Two contrasting pieces by French composer Michèle Bokanowski, recorded a decade apart, which nevertheless demonstrate her unique style.
“Michèle Bokanowski's art is one of densities, much like the density of a given colour, a given depth. Her sound textures are, indeed, profound, both in the space occupied by their frequencies and the sharp temporal trail they leave behind. Here lies the composer's immense talent that finds the right development for each sound, letting it blossom before altering it, adapting the musical structure to let the sounds "be", even if it sometimes means returning to the most basic form, such as a loop. This is a sign of great honesty and artistic sensitivity; able to stand back and let the music become music. It is the most radical, the most accurate gesture of composition.
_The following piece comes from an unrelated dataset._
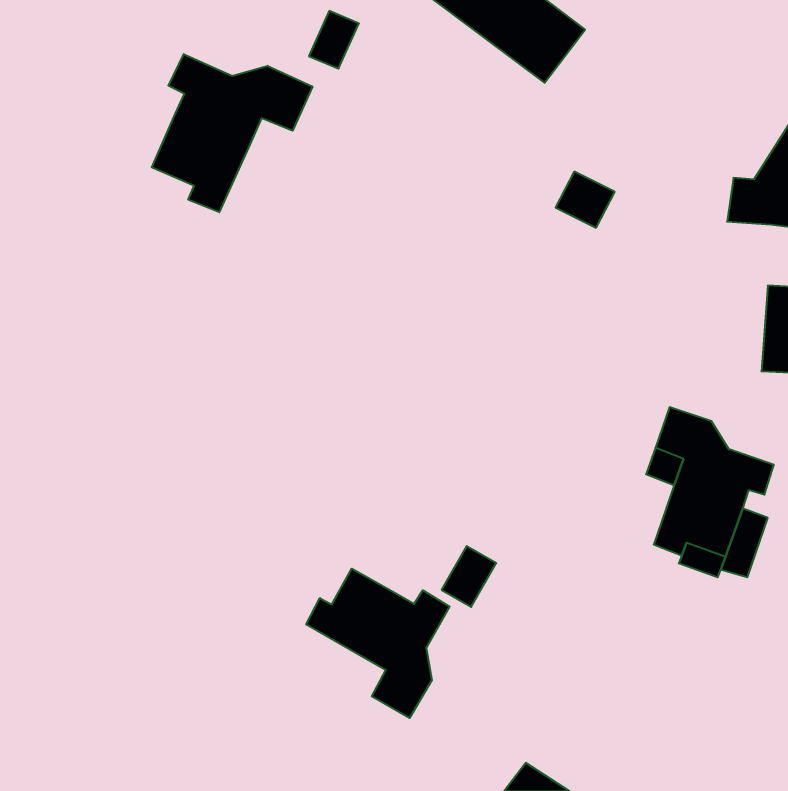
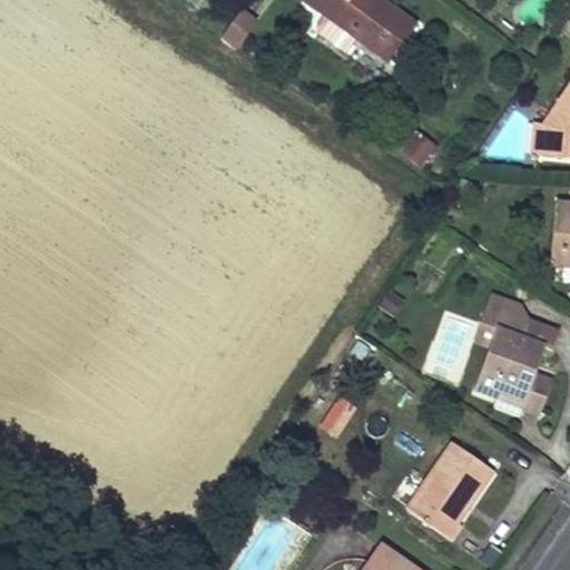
building: [152,54,312,212] -> none
building: [306,569,450,718] -> none
building: none -> [404,442,492,543]

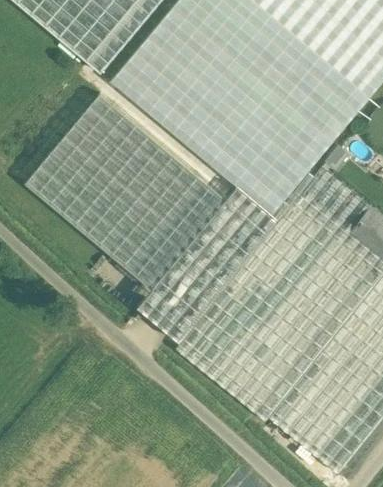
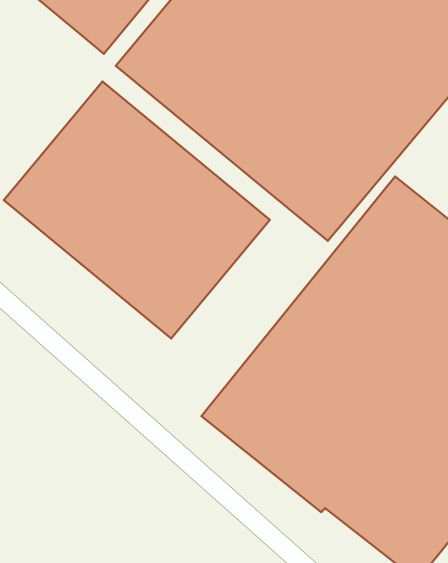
building: [138,170,314,341] -> none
The two pieces on this record, dissociated in time, both in their approach and destination, nevertheless reflect, each in its own way, Michèle Bokanowski's highly singular and insightful musical intuition.”
—
François Bonnet, Paris, 2020
Michèle Bokanowski (born 1943 in Cannes, France) is a French Paris-based electroacoustic music composer. Passionate about music from childhood, it wasn't until later, at the age of 22, after reading
À la recherche d'une musique concrète by
Pierre Schaeffer, that Michèle Bokanowski decided to study composition. After classical training in harmony, she met Michel Puig, a pupil of René Leibowitz, who taught her writing and analysis upon Schönberg Theory. In 1970, she began a two-year internship at the Research Department of the ORTF under the direction of Pierre Schaeffer. Between 1973 and 1975, she took part in a research group on sound synthesis, studied computer music at the University of Vincennes as well as electronic music with
Éliane Radigue. She mainly composes for concert and for cinema (music for Patrick Bokanowski's short films and for his feature films
L'Ange and
Un Rêve solaire). She has also composed for television, theatre and dance. In her music, often infused with a mysterious atmosphere, she uses evocative and poetic concrete sounds, with a mastery of looping and feedback techniques and with an art of cinematic editing.